There has been a significant drop in this figure since 2006 (around 20%) because several nuclear plants have been shut down for repairs for extended periods.
Uranium is a naturally occurring radioactive element, left over from Earth's formation. It can be used in nuclear power production because if a free neutron collides with the nucleus of a Uranium atom, the nucleus splits (fission) into two smaller atoms plus one free neutron. This free neutron can then cause another fission to occur (a chain reaction). As the two new atoms weigh less than the original Uranium atom, an enormous amount of energy is also released.
The energy produced by the splitting of the Uranium nucleus in the power plant (the reactor) is used as a heat source. This turns water into steam, which drives a turbine. The turbine spins a generator to produce electricity. The reactor is sealed inside concrete and steel to prevent radioactive gases and fluids leaking from the plant.
Calder Hall, Cumbria, was the world's first nuclear power station to produce electricity. It opened in 1956. Currently there are nineteen reactors operating in Britain with many due to close over the coming years.
The British Government confirmed in 2008 that it would back a new generation of nuclear power stations. John Hutton, former Secretary of State for Business Enterprise and Regulatory Reform told Parliament that the case in favour of nuclear power was “compelling” and that he hoped the first new station would be up and running well before 2020.
Proponents of nuclear power say that, without it, the UK will not be able to meet its energy demands whilst preventing carbon dioxide emissions from increasing. They also argue that nuclear power has a crucial role to play in helping the UK to avoid becoming reliant on oil and gas imports from unstable countries.
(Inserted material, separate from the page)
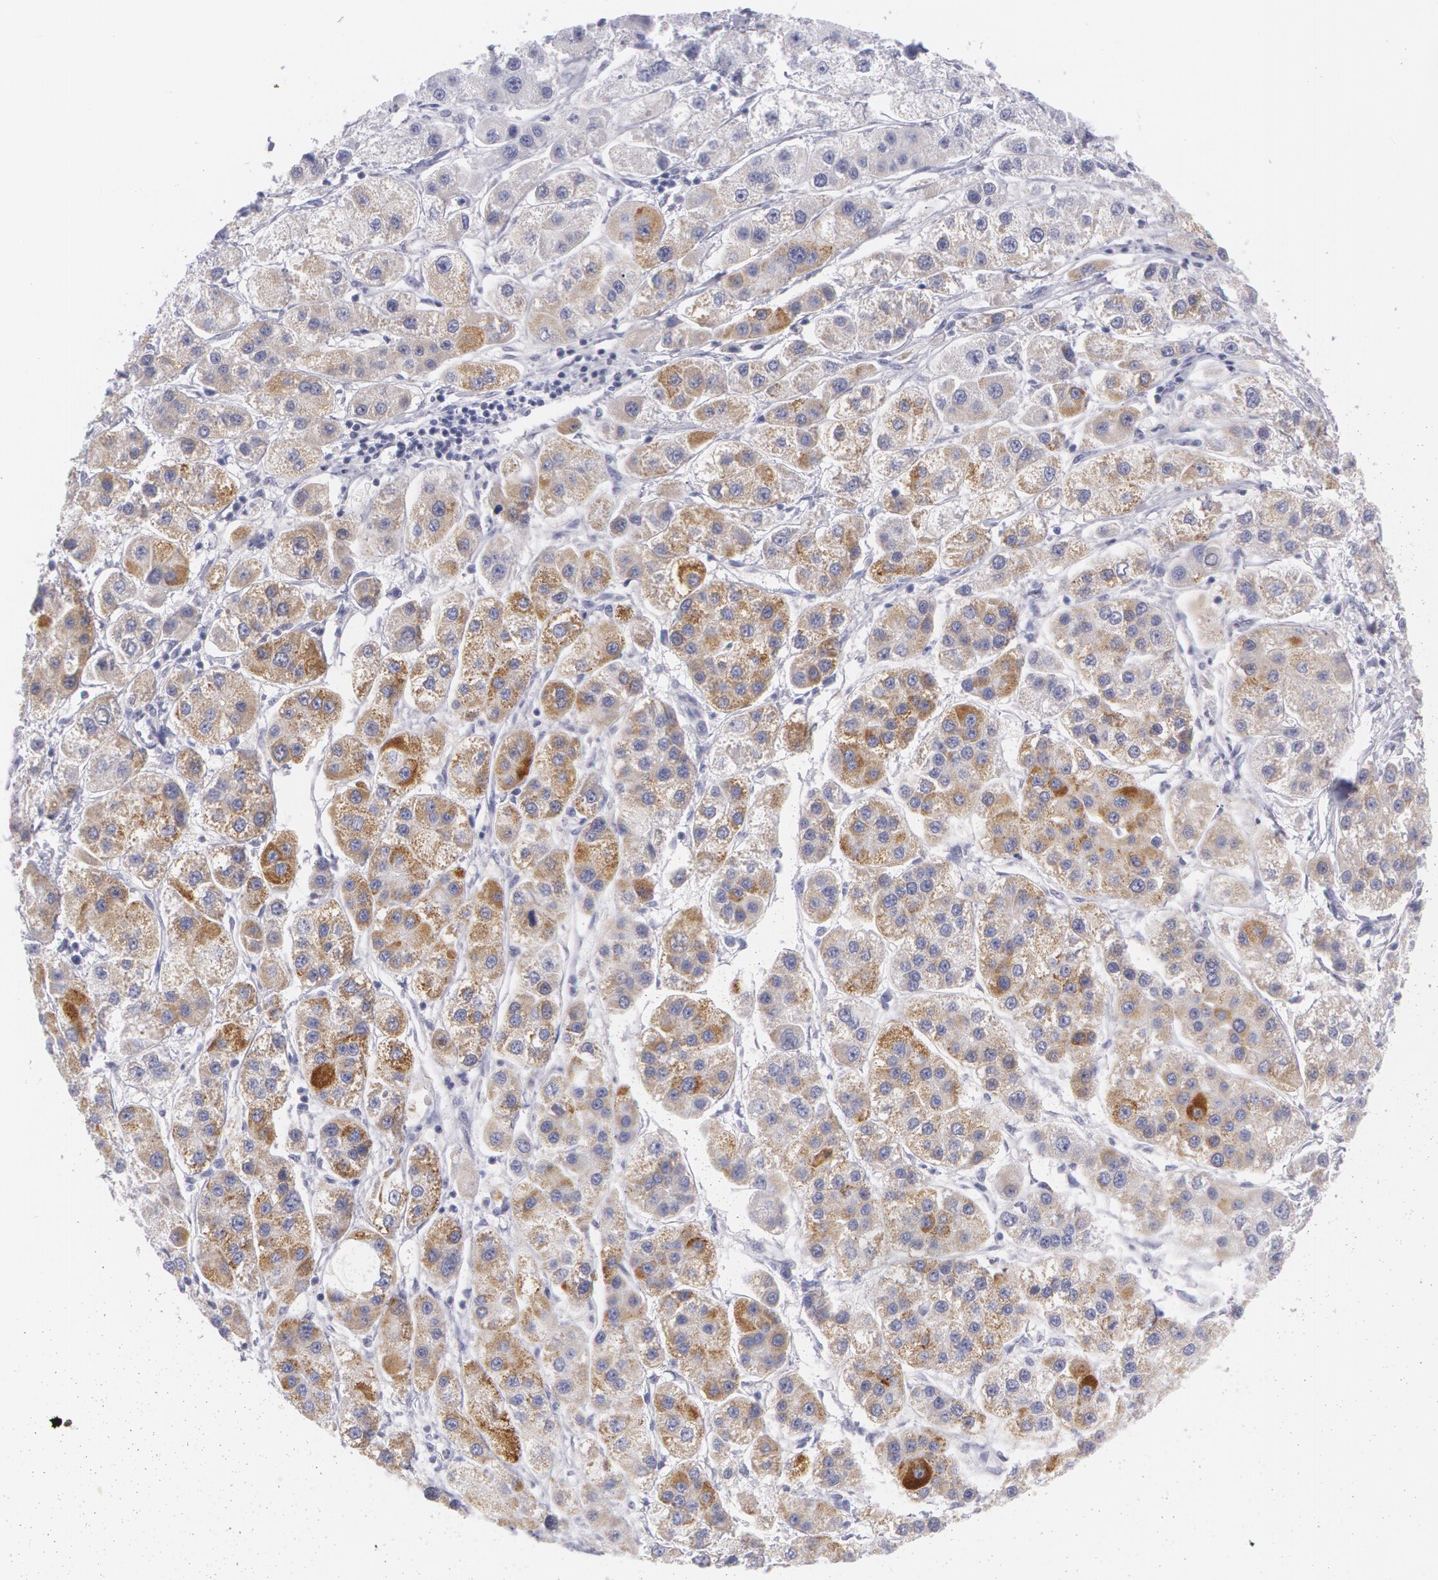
{"staining": {"intensity": "moderate", "quantity": "25%-75%", "location": "cytoplasmic/membranous"}, "tissue": "liver cancer", "cell_type": "Tumor cells", "image_type": "cancer", "snomed": [{"axis": "morphology", "description": "Carcinoma, Hepatocellular, NOS"}, {"axis": "topography", "description": "Liver"}], "caption": "A medium amount of moderate cytoplasmic/membranous expression is appreciated in about 25%-75% of tumor cells in liver cancer (hepatocellular carcinoma) tissue.", "gene": "AMACR", "patient": {"sex": "female", "age": 85}}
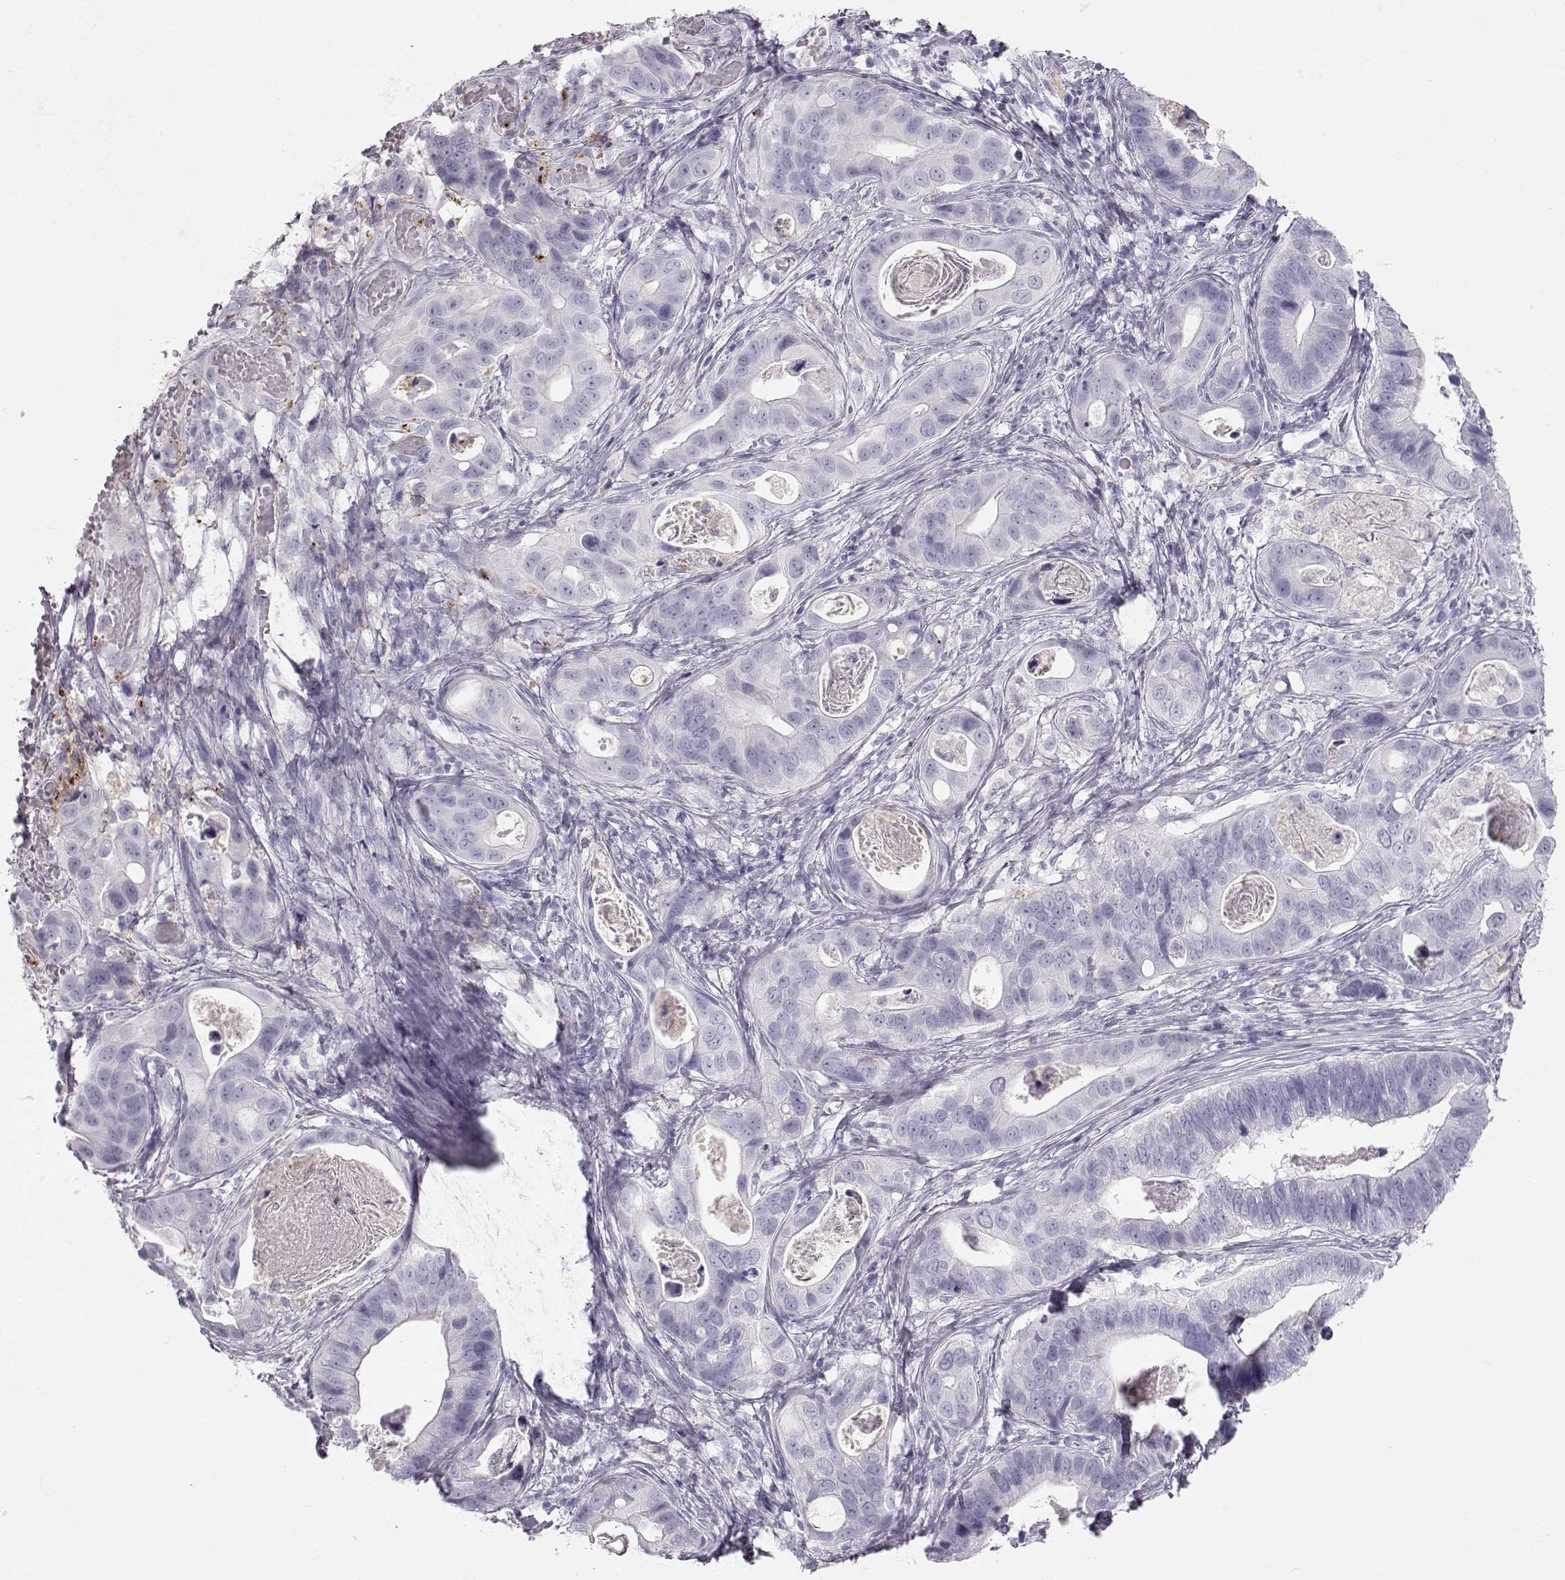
{"staining": {"intensity": "negative", "quantity": "none", "location": "none"}, "tissue": "stomach cancer", "cell_type": "Tumor cells", "image_type": "cancer", "snomed": [{"axis": "morphology", "description": "Adenocarcinoma, NOS"}, {"axis": "topography", "description": "Stomach"}], "caption": "The image displays no staining of tumor cells in stomach cancer (adenocarcinoma).", "gene": "MIP", "patient": {"sex": "male", "age": 84}}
The critics of nuclear power argue that it has not traditionally been very clean. Waste from the power plants is toxic for many centuries and there is no safe way to store it permanently or dispose of it. Transporting nuclear fuel can also be risky and there remains the risk of an accident such as that which affected Chernobyl in 1986.
The UK would not be alone if it decided to opt for more nuclear power stations. Nearly all countries have been affected by rises in oil and gas prices, and many are looking for alternatives. Among countries currently building new plants, or considering doing so, are the US, Russia, Japan, India and China.